30 terms covering stocks, bonds, funds, and portfolio management.

A–D

  • Asset allocation — the mix of stocks, bonds, and other asset classes in your portfolio.
  • Bear market — a decline of 20% or more in a broad market index from its recent peak.
  • Bond — a loan you make to a government or company, in exchange for regular interest payments and return of principal at maturity.
  • Bull market — a sustained rise in market prices, typically defined as 20%+ from a recent low.
  • Capital gain — profit from selling an investment for more than you paid.
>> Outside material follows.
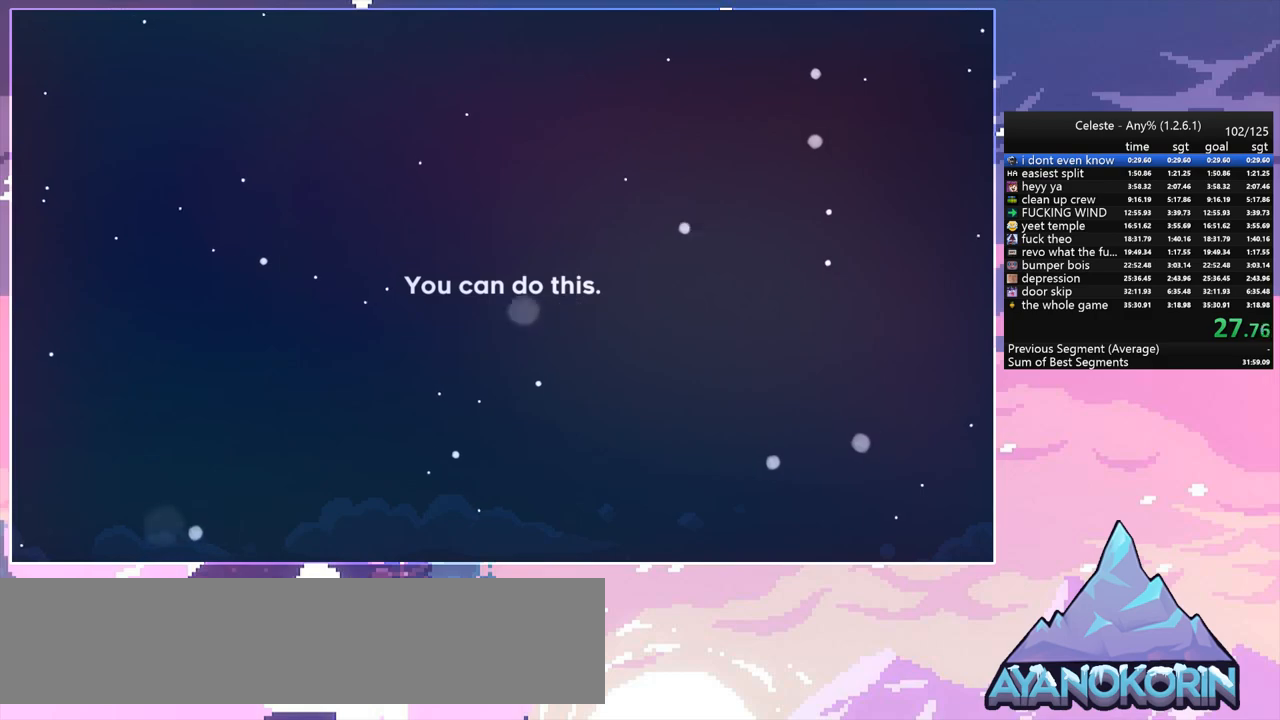
{"keys": [], "events": []}
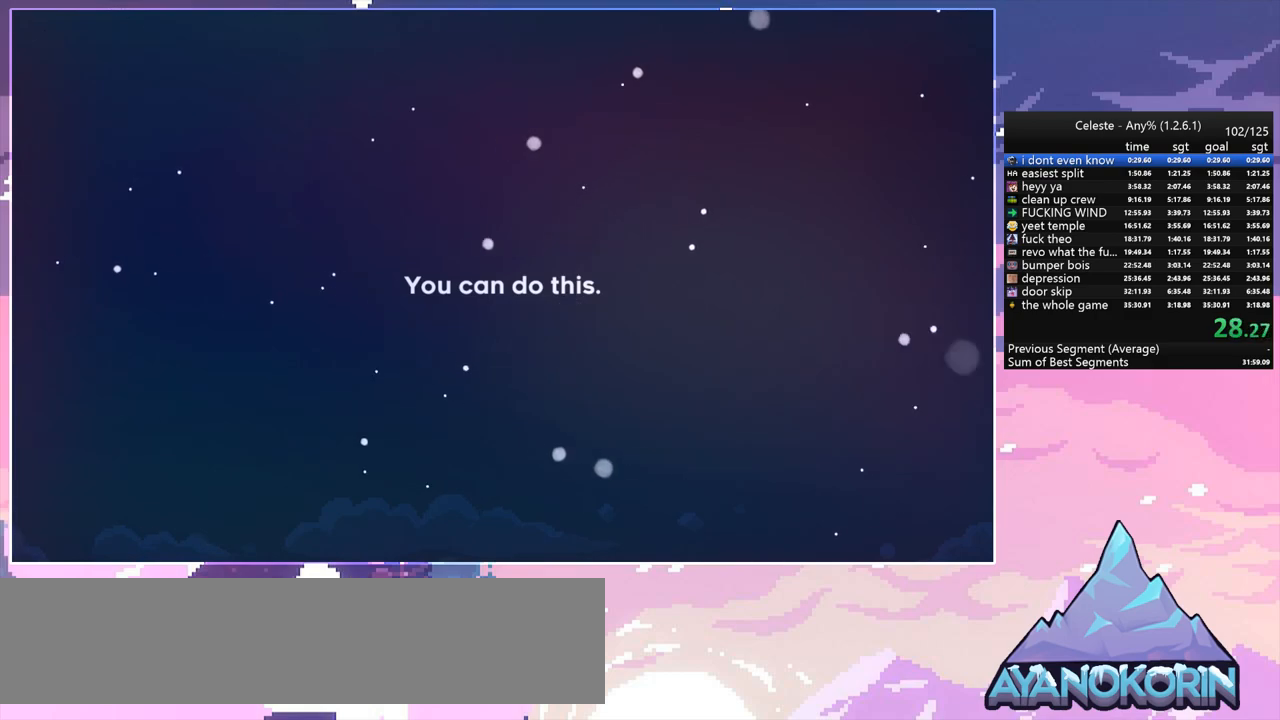
{"keys": [], "events": []}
Short-term (held ≤1 year) and long-term (held >1 year) are taxed differently.
  • Diversification — spreading investments across many assets to reduce the impact of any single one performing poorly.
  • Dividend — a cash payment from a company to shareholders, typically paid quarterly.
  • Dollar-cost averaging (DCA) — investing a fixed amount at regular intervals regardless of price.

E–I

  • ETF (Exchange-Traded Fund) — a basket of securities that trades on an exchange like a stock. Usually tracks an index.
  • Expense ratio — the annual fee a fund charges, expressed as a percentage of assets under management.
  • FIFO (First In, First Out) — an accounting method for determining which shares you sell first for tax purposes.
  • Fundamental analysis — evaluating a stock based on the company's financials, earnings, and business model.
  • Index — a benchmark that tracks a group of securities (e.g., S&P 500 tracks 500 large US companies).
  • Index fund — a fund that simply holds all (or a representative sample of) the securities in an index. Low-cost and passive.

M–R

  • Market cap (market capitalization) — the total value of all a company's shares. Share price × shares outstanding.
  • Mutual fund — a pooled investment vehicle that buys securities on behalf of shareholders. Priced once daily.
  • P/E ratio (price-to-earnings) — a stock's price divided by its earnings per share. A rough measure of how expensive a stock is.
  • Portfolio — all of your investments considered together as one collection.
  • Rebalancing — adjusting your portfolio back to your target asset allocation, usually by selling winners and buying underperformers.
  • REIT (Real Estate Investment Trust) — a company that owns income-producing real estate and distributes 90%+ of profits as dividends.

S–Z

  • Stock — a share of ownership in a company.
  • Tax-loss harvesting — selling investments at a loss to offset capital gains and reduce taxes.
  • Total return — the full return on an investment including price appreciation AND dividends/interest.
  • Volatility — the degree to which an investment's price fluctuates. Higher volatility = more up-and-down movement.
  • Wash-sale rule — IRS rule that disallows a capital loss if you repurchase a substantially identical security within 30 days.
  • Yield — the income return on an investment, usually expressed as a percentage. For bonds, it's interest/price. For stocks, it's dividend/price.